• **Records from a collection**
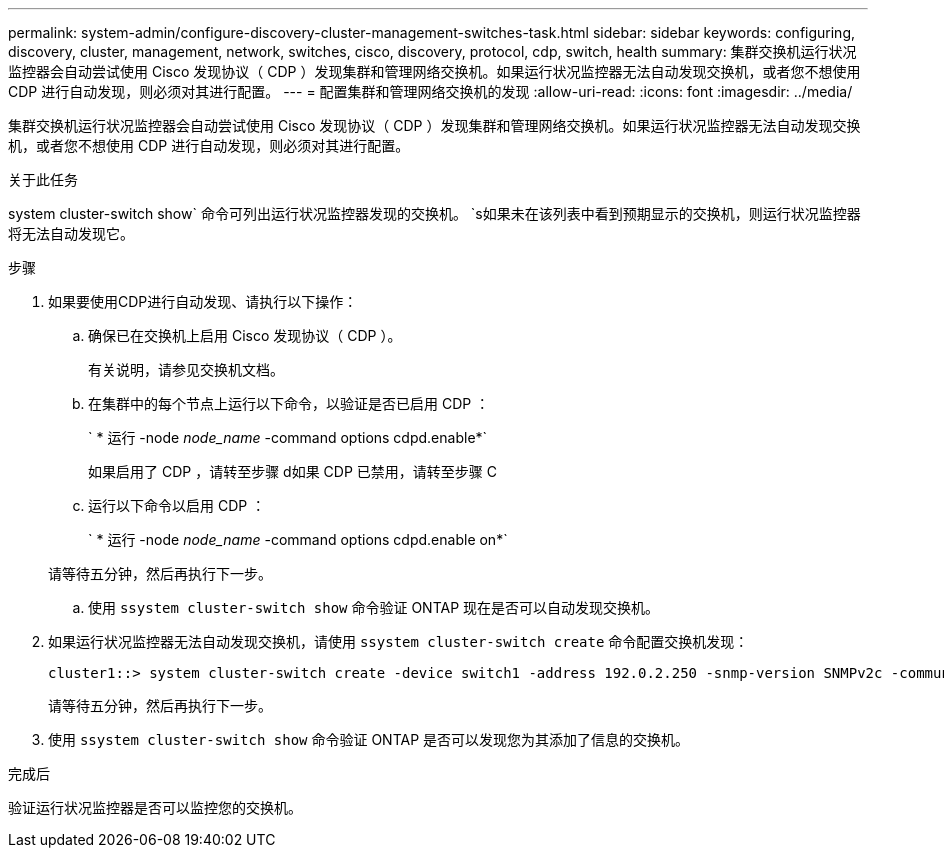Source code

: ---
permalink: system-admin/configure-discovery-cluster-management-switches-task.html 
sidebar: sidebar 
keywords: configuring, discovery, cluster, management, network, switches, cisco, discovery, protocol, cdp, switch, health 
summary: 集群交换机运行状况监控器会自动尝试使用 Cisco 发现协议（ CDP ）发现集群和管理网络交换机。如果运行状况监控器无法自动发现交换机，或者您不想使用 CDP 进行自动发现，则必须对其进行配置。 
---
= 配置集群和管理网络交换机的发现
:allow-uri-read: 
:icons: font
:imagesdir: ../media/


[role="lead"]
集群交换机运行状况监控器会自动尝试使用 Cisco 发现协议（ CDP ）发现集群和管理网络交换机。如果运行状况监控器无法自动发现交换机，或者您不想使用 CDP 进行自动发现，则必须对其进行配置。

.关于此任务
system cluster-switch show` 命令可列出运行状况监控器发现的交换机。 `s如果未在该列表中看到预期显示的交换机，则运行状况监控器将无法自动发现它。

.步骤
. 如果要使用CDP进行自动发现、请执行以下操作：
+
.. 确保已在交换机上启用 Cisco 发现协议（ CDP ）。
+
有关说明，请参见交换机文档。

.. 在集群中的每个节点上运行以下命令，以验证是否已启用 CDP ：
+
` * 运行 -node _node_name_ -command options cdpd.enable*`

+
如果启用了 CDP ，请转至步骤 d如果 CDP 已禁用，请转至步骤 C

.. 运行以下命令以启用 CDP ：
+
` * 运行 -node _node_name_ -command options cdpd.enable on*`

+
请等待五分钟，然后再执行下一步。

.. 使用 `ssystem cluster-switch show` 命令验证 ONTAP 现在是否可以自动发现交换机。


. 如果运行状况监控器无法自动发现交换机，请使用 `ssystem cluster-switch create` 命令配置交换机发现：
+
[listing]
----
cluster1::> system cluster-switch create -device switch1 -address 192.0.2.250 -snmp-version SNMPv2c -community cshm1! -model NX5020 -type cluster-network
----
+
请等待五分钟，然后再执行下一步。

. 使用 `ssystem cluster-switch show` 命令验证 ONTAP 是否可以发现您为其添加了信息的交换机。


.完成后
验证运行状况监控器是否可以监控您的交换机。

...

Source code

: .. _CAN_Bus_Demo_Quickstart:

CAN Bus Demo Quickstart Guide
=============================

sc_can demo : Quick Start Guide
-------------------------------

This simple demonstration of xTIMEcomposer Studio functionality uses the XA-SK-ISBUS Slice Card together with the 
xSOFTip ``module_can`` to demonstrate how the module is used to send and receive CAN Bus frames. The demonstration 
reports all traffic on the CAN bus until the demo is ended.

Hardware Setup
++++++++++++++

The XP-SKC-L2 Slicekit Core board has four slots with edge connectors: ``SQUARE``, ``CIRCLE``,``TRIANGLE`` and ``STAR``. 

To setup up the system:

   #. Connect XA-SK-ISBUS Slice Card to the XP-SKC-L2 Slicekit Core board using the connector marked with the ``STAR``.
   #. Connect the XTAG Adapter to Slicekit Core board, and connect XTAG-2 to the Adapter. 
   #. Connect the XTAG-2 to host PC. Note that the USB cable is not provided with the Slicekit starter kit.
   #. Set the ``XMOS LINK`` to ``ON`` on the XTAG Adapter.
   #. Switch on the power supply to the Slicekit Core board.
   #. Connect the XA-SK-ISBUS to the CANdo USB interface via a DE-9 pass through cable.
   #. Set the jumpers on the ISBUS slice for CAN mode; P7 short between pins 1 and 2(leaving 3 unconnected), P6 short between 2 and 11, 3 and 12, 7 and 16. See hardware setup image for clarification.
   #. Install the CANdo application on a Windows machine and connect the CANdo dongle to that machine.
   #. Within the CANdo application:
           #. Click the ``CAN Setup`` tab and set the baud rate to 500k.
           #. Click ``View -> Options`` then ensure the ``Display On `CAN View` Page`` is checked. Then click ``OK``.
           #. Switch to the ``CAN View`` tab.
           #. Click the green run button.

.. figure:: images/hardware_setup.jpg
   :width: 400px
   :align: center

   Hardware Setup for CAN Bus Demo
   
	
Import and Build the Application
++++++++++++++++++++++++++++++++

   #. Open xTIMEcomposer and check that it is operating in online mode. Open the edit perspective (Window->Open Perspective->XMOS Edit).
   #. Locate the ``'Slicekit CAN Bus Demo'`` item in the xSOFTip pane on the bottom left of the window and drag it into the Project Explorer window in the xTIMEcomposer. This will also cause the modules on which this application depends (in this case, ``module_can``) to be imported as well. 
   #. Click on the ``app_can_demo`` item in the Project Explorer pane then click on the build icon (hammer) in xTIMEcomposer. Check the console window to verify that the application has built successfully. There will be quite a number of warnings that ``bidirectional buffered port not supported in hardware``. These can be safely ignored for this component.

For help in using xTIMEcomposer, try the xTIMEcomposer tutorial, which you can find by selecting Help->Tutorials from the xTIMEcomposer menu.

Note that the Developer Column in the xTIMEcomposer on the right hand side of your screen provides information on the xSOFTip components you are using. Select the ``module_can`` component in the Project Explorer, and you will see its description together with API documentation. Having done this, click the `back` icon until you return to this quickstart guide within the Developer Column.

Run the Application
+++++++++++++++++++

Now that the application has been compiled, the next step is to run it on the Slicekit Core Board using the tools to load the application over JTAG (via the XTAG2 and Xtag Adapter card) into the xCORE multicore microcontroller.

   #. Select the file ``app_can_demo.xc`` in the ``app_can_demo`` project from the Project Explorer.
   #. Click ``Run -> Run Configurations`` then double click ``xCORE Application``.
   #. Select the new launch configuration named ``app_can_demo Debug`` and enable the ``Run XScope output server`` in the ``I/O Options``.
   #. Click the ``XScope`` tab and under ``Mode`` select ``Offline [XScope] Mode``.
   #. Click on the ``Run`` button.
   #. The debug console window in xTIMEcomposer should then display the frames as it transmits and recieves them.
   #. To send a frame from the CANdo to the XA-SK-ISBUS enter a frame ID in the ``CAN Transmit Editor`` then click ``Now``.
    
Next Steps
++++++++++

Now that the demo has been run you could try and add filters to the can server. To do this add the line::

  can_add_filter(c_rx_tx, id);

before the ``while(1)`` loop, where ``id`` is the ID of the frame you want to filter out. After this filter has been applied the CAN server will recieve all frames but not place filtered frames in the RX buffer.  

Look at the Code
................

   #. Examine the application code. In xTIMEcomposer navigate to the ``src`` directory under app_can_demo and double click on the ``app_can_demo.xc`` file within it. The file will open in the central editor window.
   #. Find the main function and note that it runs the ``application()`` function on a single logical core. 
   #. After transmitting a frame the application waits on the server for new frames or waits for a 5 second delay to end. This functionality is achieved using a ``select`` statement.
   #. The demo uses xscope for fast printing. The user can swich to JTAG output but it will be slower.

• **WORK ITEM**
Which lines above hold the string "XMOS"? Show each of them.

• **RESULT FOR THIS EXERCISE**
   #. Set the ``XMOS LINK`` to ``ON`` on the XTAG Adapter.
   #. Open xTIMEcomposer and check that it is operating in online mode. Open the edit perspective (Window->Open Perspective->XMOS Edit).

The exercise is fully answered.